A Bicep repository without pipelines is just a collection of hopeful text files.

At minimum, your pipeline should:

1. Run formatting and linting
2. Validate Bicep templates
3. Run what-if analysis
4. Require approval for sensitive scopes
5. Deploy in ordered stages
6. Publish versioned modules
7. Record deployment outputs

The what-if step is especially valuable because it gives reviewers a preview of changes before they affect shared infrastructure.

For platform deployments, require stronger controls around:

• Management group changes
• Policy assignments
• Role assignments
• Networking changes
• Production subscriptions
• Module version updates

The goal is not bureaucracy. The goal is confidence.

The Best Repository Structure Is the One That Matches Your Cloud Operating Model

There is no universal perfect Bicep repo.

There is only a repo that matches how your organization builds, reviews, owns, deploys, and supports Azure infrastructure.

For a platform team serving multiple product teams, the winning pattern is usually:

• Central platform repo for shared landing zone architecture
• Product-owned repos for workload infrastructure
• Shared modules published through a private registry
• AVM adoption where it reduces custom maintenance
• Clear orchestration layers by Azure scope and lifecycle
• Environment-specific parameter files
• Pipelines that validate before they deploy
• Strong versioning and governance around shared modules

Bicep scales well when we treat it as more than template syntax. It becomes the platform team’s language for expressing Azure architecture.

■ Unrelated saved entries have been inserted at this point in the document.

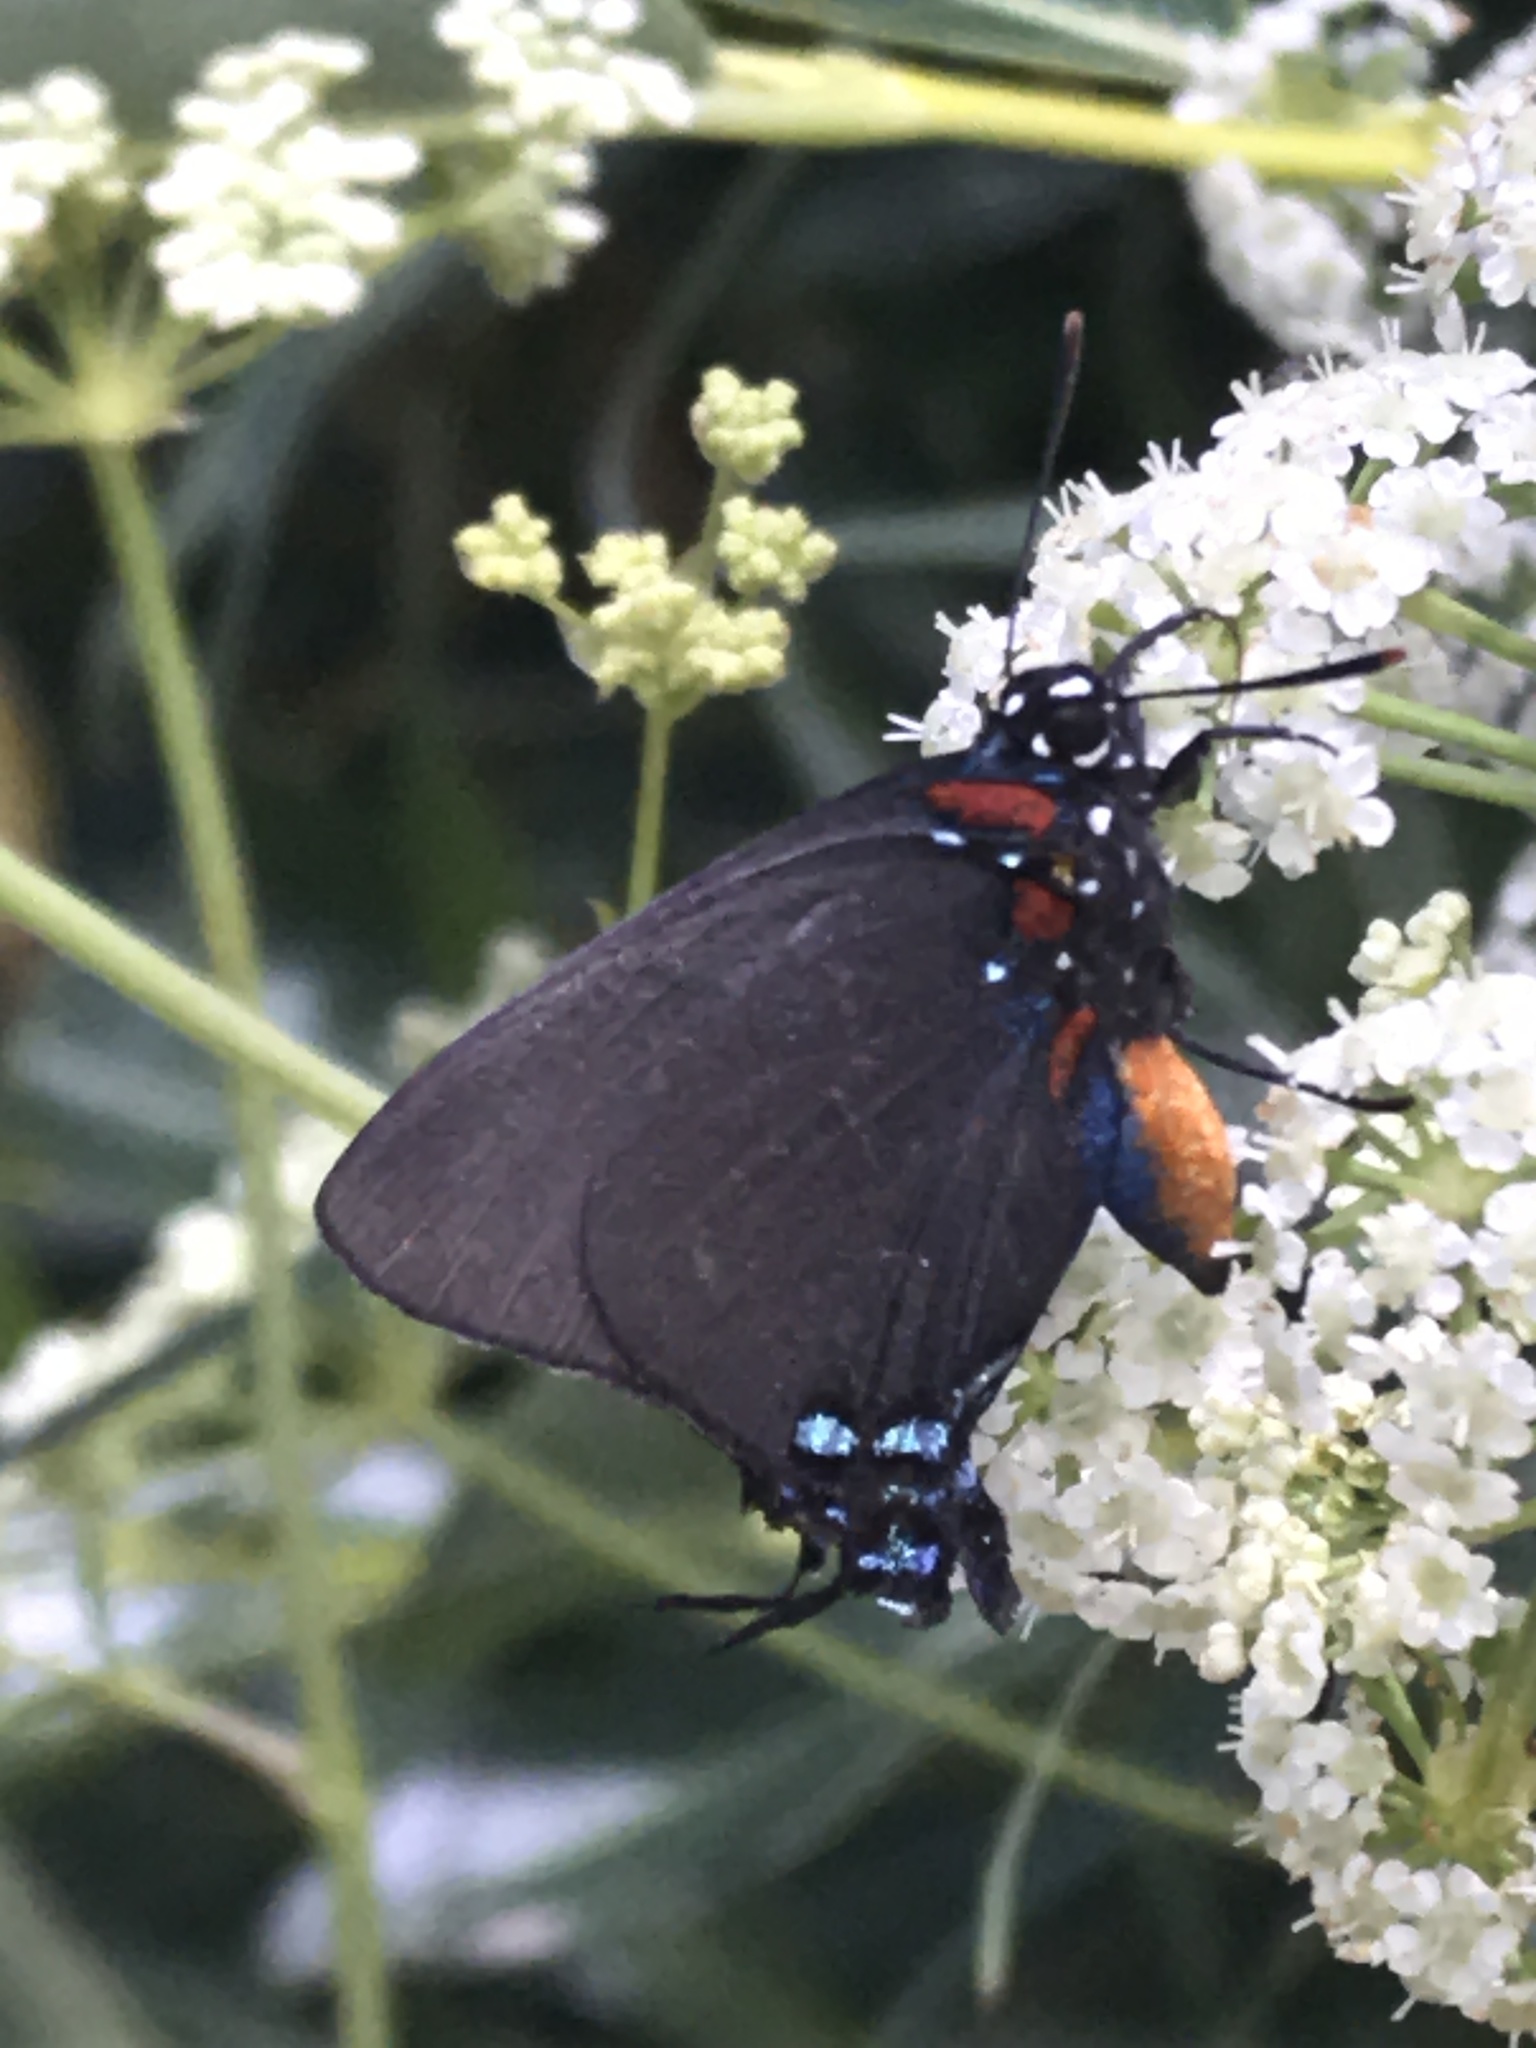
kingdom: Animalia
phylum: Arthropoda
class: Insecta
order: Lepidoptera
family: Lycaenidae
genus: Atlides
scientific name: Atlides halesus
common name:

And like any language, the grammar matters less than the conversations it enables.

The best Bicep architecture gives product teams a paved road, not a locked gate. It gives security and operations guardrails, not a thousand manual reviews. Most importantly, it lets the organization move faster without pretending that enterprise cloud infrastructure is simple.

That is the real promise of Bicep at scale: not fewer files, but fewer surprises.

What patterns have worked best in your organization: one big platform repo, team-owned infrastructure repos, or a hybrid model?